# [EXERCISE]
In your copy of the data, keep every word exact and include no pictures.

User interface change data:
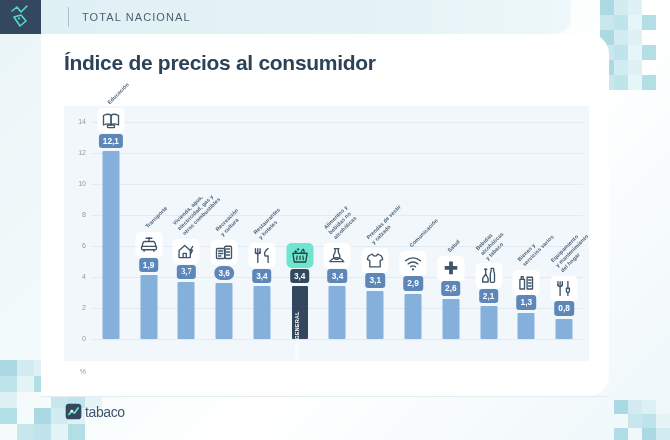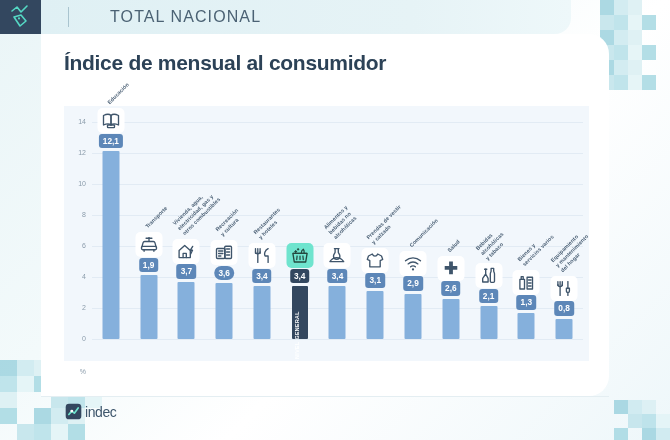--- a/index.html
+++ b/index.html
@@ -53,7 +53,7 @@
   }
   #header-divider { width: 1px; height: 20px; background: #a9c4cf; }
   #header-scope {
-    font-size: 16px; color: #4b6274; letter-spacing: 1.1px; margin-left: 28px;
+    font-size: 11px; color: #4b6274; letter-spacing: 1.1px;
   }
 
   

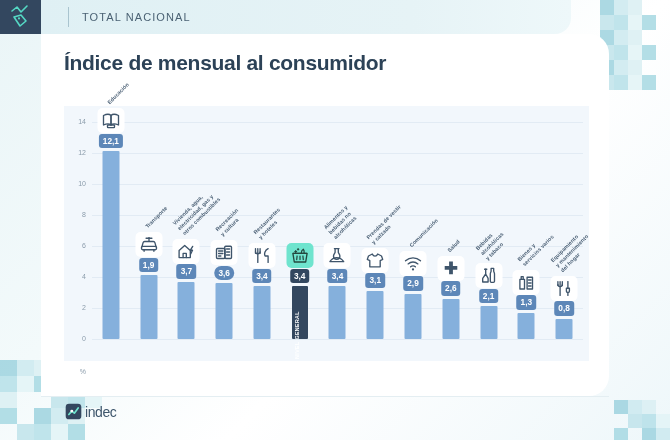--- a/index.html
+++ b/index.html
@@ -244,7 +244,7 @@
   </div>
 
   <div id="card">
-    <div id="card-title">Índice de mensual al consumidor</div>
+    <div id="card-title">Índice de precios al consumidor</div>
     <div id="card-subtitle">Variación porcentual mensual por divisiones</div>
 
     <div id="plot">

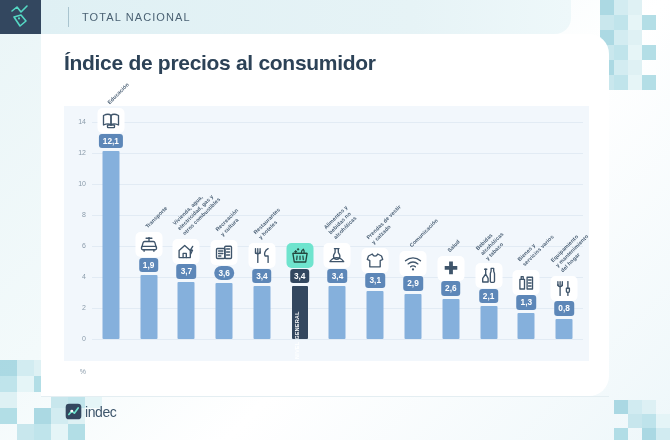--- a/index.html
+++ b/index.html
@@ -300,7 +300,7 @@
           </div>
           <div class="bar-slot" style="left: 15.3846%; width: 7.69231%;">
             <div class="bar" style="height: 57.4733px;"></div>
-            <div class="vlabel" style="bottom: 60.4733px;">3,7</div>
+            <div class="vlabel" style="bottom: 60.4733px; font-family: Liberation Serif, serif;">3,7</div>
             <div class="icon-box" style="bottom: 75.4733px;">
               <svg width="19" height="19" viewBox="0 0 19 19">
                 <path d="M2.6,8.6 L8.2,3.4 L13.8,8.6 L13.8,15.6 L2.6,15.6 Z" fill="none" stroke="#3f556b" stroke-width="1.35" stroke-linecap="round" stroke-linejoin="round"></path>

# [TASK SOLUTION]
--- a/index.html
+++ b/index.html
@@ -53,7 +53,7 @@
   }
   #header-divider { width: 1px; height: 20px; background: #a9c4cf; }
   #header-scope {
-    font-size: 16px; color: #4b6274; letter-spacing: 1.1px; margin-left: 28px;
+    font-size: 11px; color: #4b6274; letter-spacing: 1.1px;
   }
 
   

--- a/index.html
+++ b/index.html
@@ -244,7 +244,7 @@
   </div>
 
   <div id="card">
-    <div id="card-title">Índice de mensual al consumidor</div>
+    <div id="card-title">Índice de precios al consumidor</div>
     <div id="card-subtitle">Variación porcentual mensual por divisiones</div>
 
     <div id="plot">

--- a/index.html
+++ b/index.html
@@ -300,7 +300,7 @@
           </div>
           <div class="bar-slot" style="left: 15.3846%; width: 7.69231%;">
             <div class="bar" style="height: 57.4733px;"></div>
-            <div class="vlabel" style="bottom: 60.4733px;">3,7</div>
+            <div class="vlabel" style="bottom: 60.4733px; font-family: Liberation Serif, serif;">3,7</div>
             <div class="icon-box" style="bottom: 75.4733px;">
               <svg width="19" height="19" viewBox="0 0 19 19">
                 <path d="M2.6,8.6 L8.2,3.4 L13.8,8.6 L13.8,15.6 L2.6,15.6 Z" fill="none" stroke="#3f556b" stroke-width="1.35" stroke-linecap="round" stroke-linejoin="round"></path>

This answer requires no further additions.